## Items listed in a dataset:
-- Opening Marker --

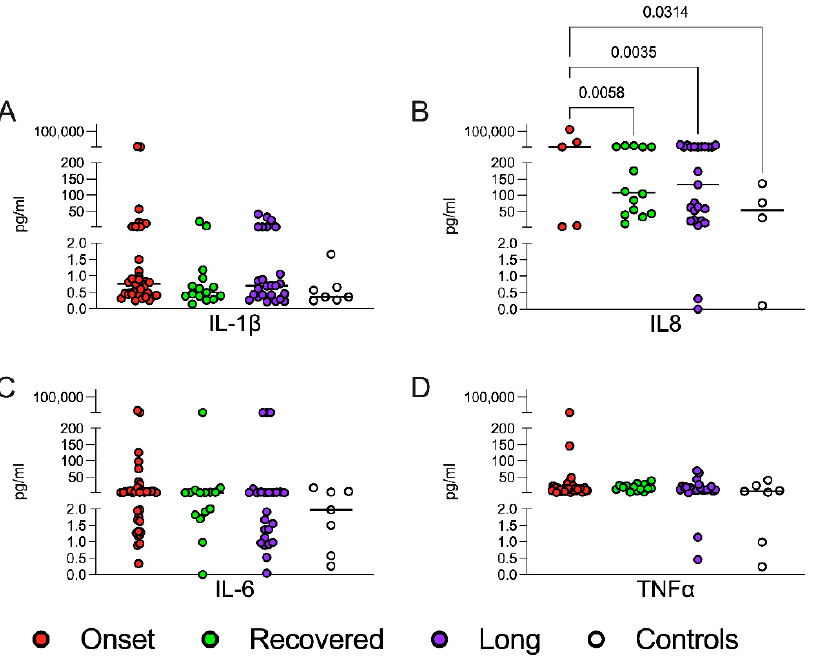
Figure 2. Cytokine levels in the sera. Cytokine expression was measured in sera samples of patients and healthy subjects at data entry (ELLA Assay, ProteinSimple, San Jose, CA, USA). Each circle represents the concentration (expressed as picograms/milliliter, pg/mL) of the cytokines for each patient/healthy subject, and the 4 plots compare the four groups. Statistical analyses were performed with a two-way ANOVA corrected with Tukey. ( A ) IL1 β : interleukin 1 β ; ( B ) IL8: interleukin 8; ( C ) IL6: Interleukin 6; ( D ) TNF α : tumor necrosis factor α . IL8 plot (Figure 2B) displays a limited number of patients/healthy subjects. The missing ones are not shown because they were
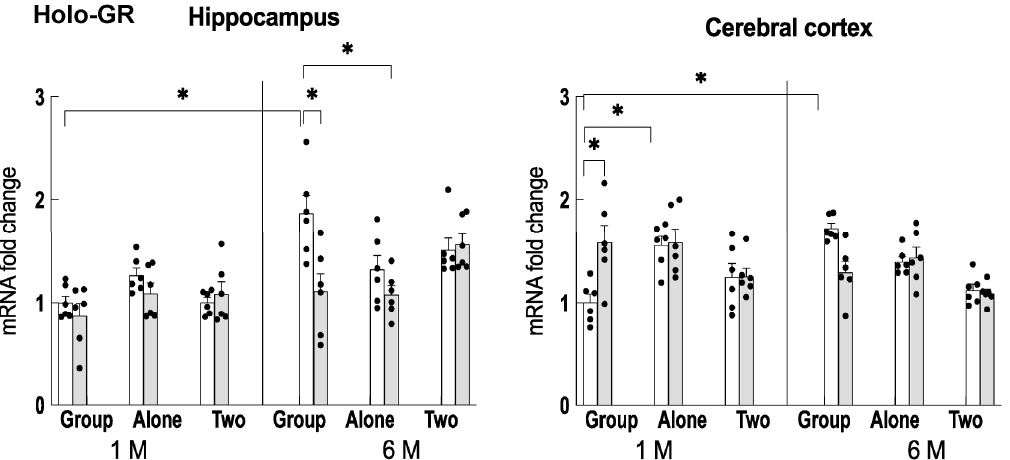
Figure 7. Changes in holo-GR gene expression in the hippocampus and cerebral cortex of mice reared for 1 month (1 M, 2 months old) and 6 months (6 M, 7 months old) in each housing condition. Open column: control mice. Closed column: theanine-ingesting mice. Each column bar represents the mean ± SEM (n = 6) overlaid on scatter plots (* p < 0.05, Tukey’s honestly significant difference method).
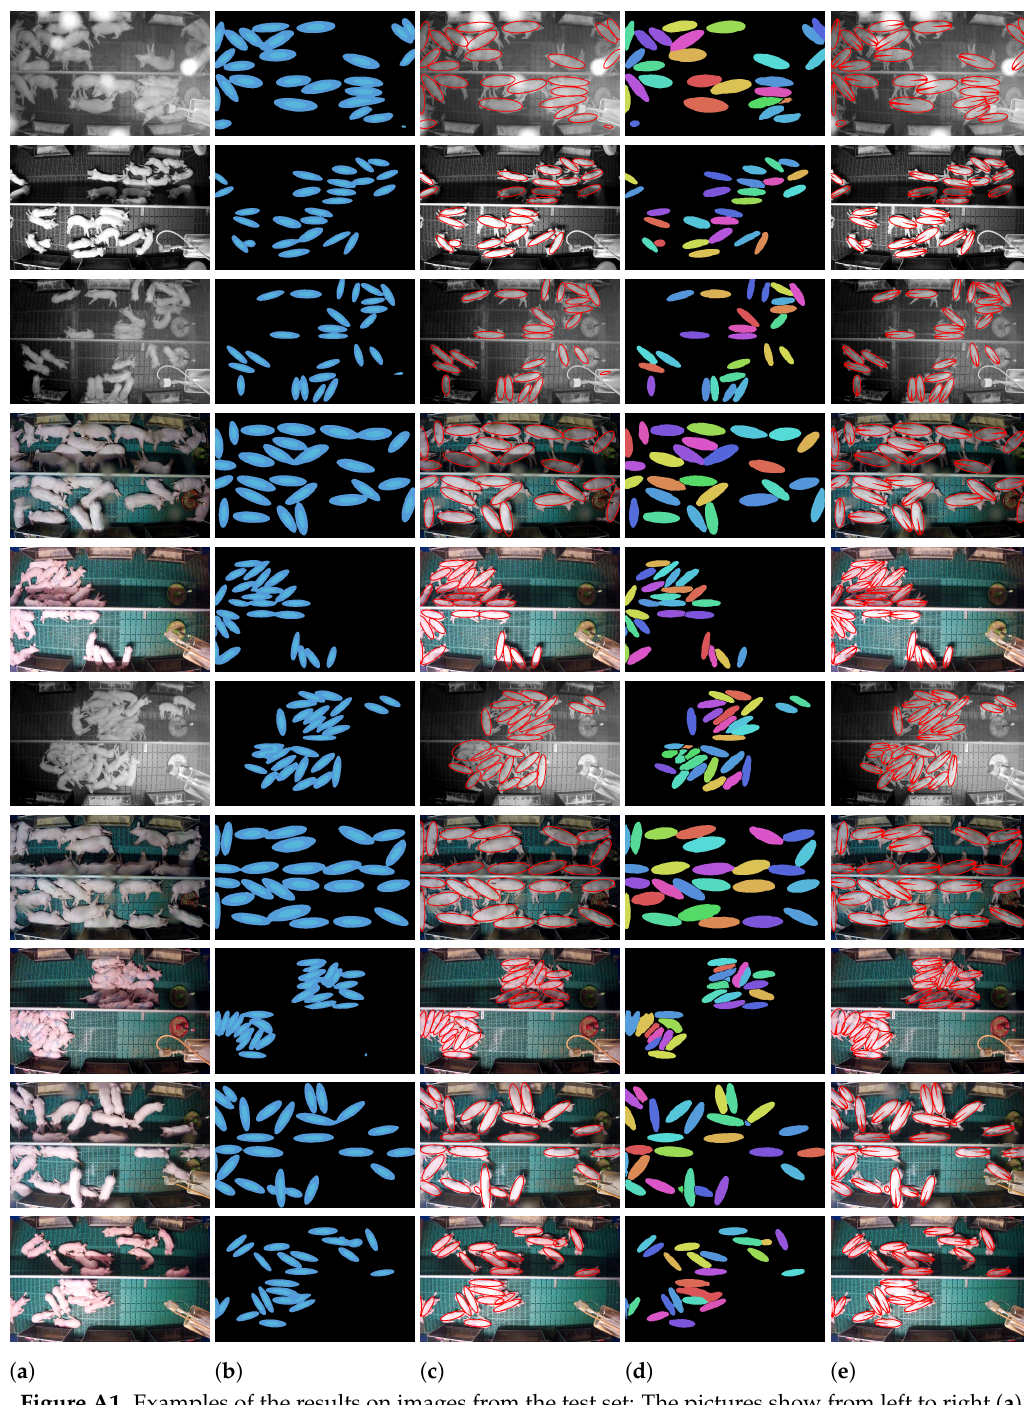
Figure A1. Examples of the results on images from the test set: The pictures show from left to right ( a ) the original image; ( b ) the prediction of the categorical segmentation; ( c ) the ellipses extracted from the categorical segmentation; ( d ) the prediction of the combined segmentation; and ( e ) the ellipses extracted from the combined segmentation (including orientation recognition). The filled part of the ellipses shows the identified orientation of the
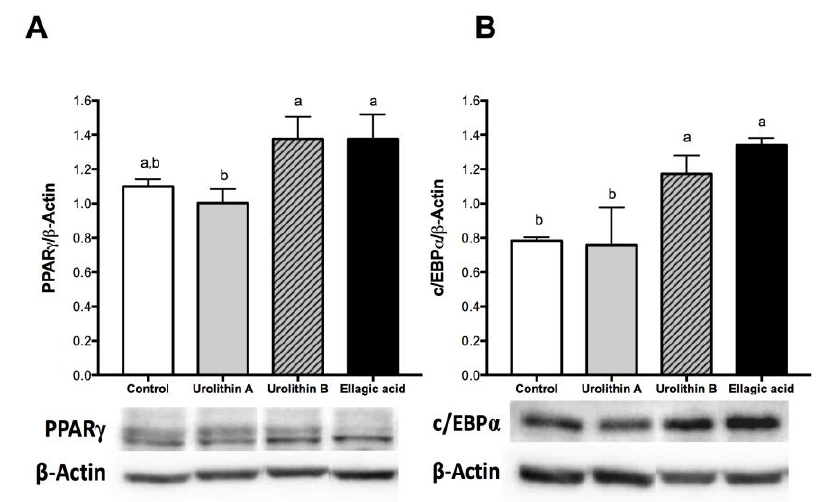
Figure 4. Effect of ellagic acid, urolithin A, and urolithin B in the protein expression of PPARγ ( A ) and CCAAT-enhancer-binding protein alpha (c/EBPα) ( B ) in 3T3-L1 adipocytes. The protein expression of PPARγ and c/EBPα were determined by Western blot after 8 days of treatment with 25 µM of the compounds, as described in the Materials and Methods section. The values represent the mean ± SD ( n = 3) of three independent experiments. Different letters among bars denote significant changes among treatments and control ( p ≤ 0.05) performed by ANOVA and Tukey’s post hoc test.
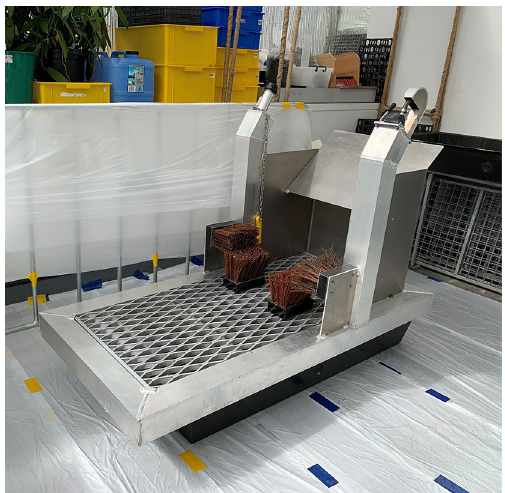
Figure 6. Hygiene station used in the study. The whole machine was placed on top of a large sturdy tub to catch soil particles through the grate. Note the fixed boot brushes, and the disinfectant spray lever on the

-- Closing Marker --

## Exercise objective:
With the pictures removed, the entries above should be transcribed exactly.

## Completed exercise:
Figure 2. Cytokine levels in the sera. Cytokine expression was measured in sera samples of patients and healthy subjects at data entry (ELLA Assay, ProteinSimple, San Jose, CA, USA). Each circle represents the concentration (expressed as picograms/milliliter, pg/mL) of the cytokines for each patient/healthy subject, and the 4 plots compare the four groups. Statistical analyses were performed with a two-way ANOVA corrected with Tukey. ( A ) IL1 β : interleukin 1 β ; ( B ) IL8: interleukin 8; ( C ) IL6: Interleukin 6; ( D ) TNF α : tumor necrosis factor α . IL8 plot (Figure 2B) displays a limited number of patients/healthy subjects. The missing ones are not shown because they were
Figure 7. Changes in holo-GR gene expression in the hippocampus and cerebral cortex of mice reared for 1 month (1 M, 2 months old) and 6 months (6 M, 7 months old) in each housing condition. Open column: control mice. Closed column: theanine-ingesting mice. Each column bar represents the mean ± SEM (n = 6) overlaid on scatter plots (* p < 0.05, Tukey’s honestly significant difference method).
Figure A1. Examples of the results on images from the test set: The pictures show from left to right ( a ) the original image; ( b ) the prediction of the categorical segmentation; ( c ) the ellipses extracted from the categorical segmentation; ( d ) the prediction of the combined segmentation; and ( e ) the ellipses extracted from the combined segmentation (including orientation recognition). The filled part of the ellipses shows the identified orientation of the
Figure 4. Effect of ellagic acid, urolithin A, and urolithin B in the protein expression of PPARγ ( A ) and CCAAT-enhancer-binding protein alpha (c/EBPα) ( B ) in 3T3-L1 adipocytes. The protein expression of PPARγ and c/EBPα were determined by Western blot after 8 days of treatment with 25 µM of the compounds, as described in the Materials and Methods section. The values represent the mean ± SD ( n = 3) of three independent experiments. Different letters among bars denote significant changes among treatments and control ( p ≤ 0.05) performed by ANOVA and Tukey’s post hoc test.
Figure 6. Hygiene station used in the study. The whole machine was placed on top of a large sturdy tub to catch soil particles through the grate. Note the fixed boot brushes, and the disinfectant spray lever on the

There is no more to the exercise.